Each day, before the mirror, as I inspect Tod’s humanity—he shows no sign of noticing the improvement. It’s almost as if he has no point of comparison. I want to click my heels, I want to clench my fist: Yes. Why aren’t people happier about how great they’re feeling, relatively? Why don’t we hug each other all the time, saying, “How about this?”
Accordingly, after many false starts, after many hours in the sunless sea of bafflement, apology, and flopsweat, Tod and I have finally cut it with Irene. She was impeccably tactful, and drew no extra attention to the breakthrough. Tod also played it cool: all in a day’s work. But I was ecstatic. I was beside myself with pride
. Almost certainly I was overreacting, as usual. I’ve calmed down a little. Now I’m just gorgeously smug. This is love. This is life. The knack, the trick: there turns out to be nothing to it. Life and love go together. It comes natural.
High romance brings with it, or seems to bring with it (I’m getting more and more tentative about cause and effect), an expansion of my role here at AMS. I say role because doctoring involves you in a kind of cultural performance, the gestures, the lilts, the motions of decent power. It’s all okay. Society humors it. I have vacated that nice little office in back there, making way for an older man, and am now more often to be found in the consulting rooms. I don’t just do old men anymore. I do women and children too. Even babies.
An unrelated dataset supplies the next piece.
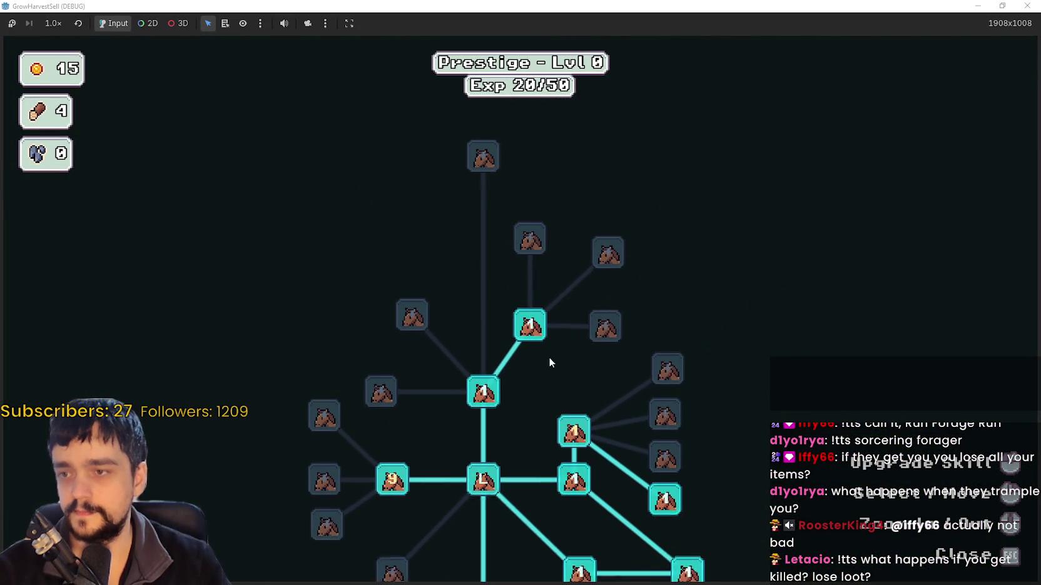
scroll(680, 257, down, 3)
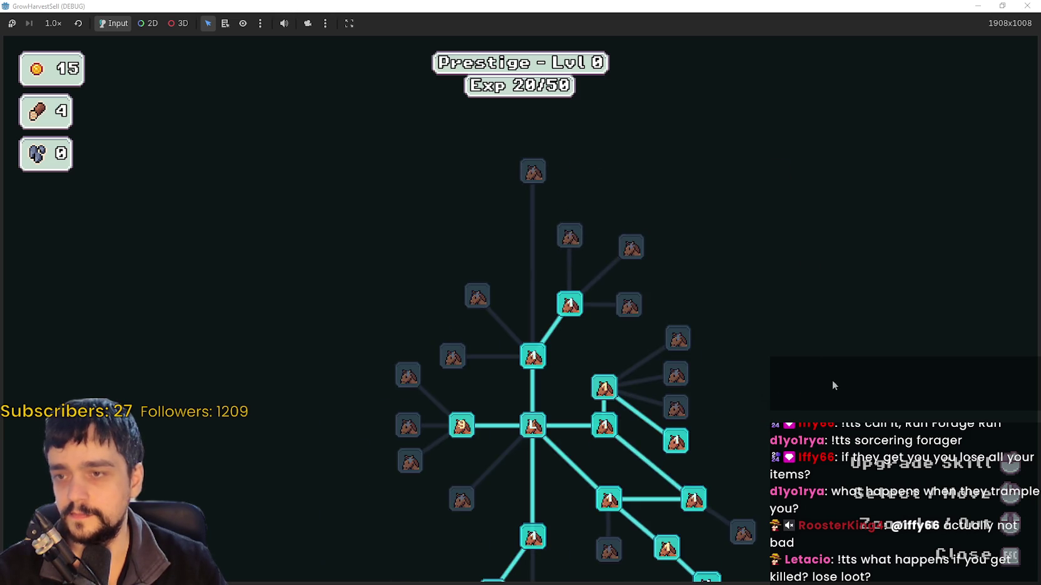
scroll(832, 381, up, 2)
scroll(539, 343, down, 3)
It’s as if we can’t leave the babies alone. In fact Tod tends to be more upbeat with them here than he is at home (at home, in slippers and dressing gown, longsufferingly shuffling). The babies get wheeled or carried in here, and they’re well enough, and you look them over and say something like “This little fella’s just fine.” And you’re always dead wrong. Always. A day or two later the baby will be back, crimson-eared, or whoofing with croup. And you never do a damn thing for them. The challenge, I suppose, is to keep at it while somehow remaining decent.
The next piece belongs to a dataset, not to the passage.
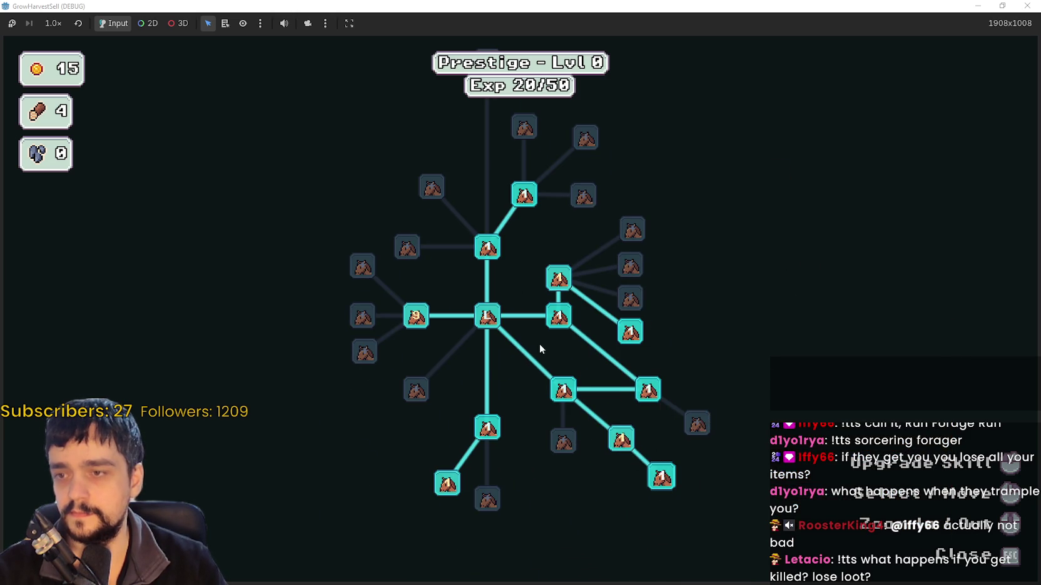
scroll(540, 480, up, 4)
Then there are the cases that actually entail the strange meeting of man-made glass or metal and human flesh. And human blood. Now this I dependably find a real throw-up number but there’s never anything too horrendous because, as my colleagues are always saying, we’re at the darning-and-patching level of the biomedical business: the serious cases we bring in direct, and at speed, from the city hospitals, and we in our turn get rid of them as quickly as we can. So you can say this for the maimed and the mangled. They’re out of here. Yes, it’s quite a deal, at AMS, on Route 6. No wonder people sometimes start right off with an official complaint or even a writ. As for home calls, we refuse over the phone even before we’re asked—before we can hear the mother’s panic, the baby’s cries. We say it’s not our policy. If you want to get fucked up, you’ve got to come on over to our place. The money’s reasonable. And it doesn’t take that long.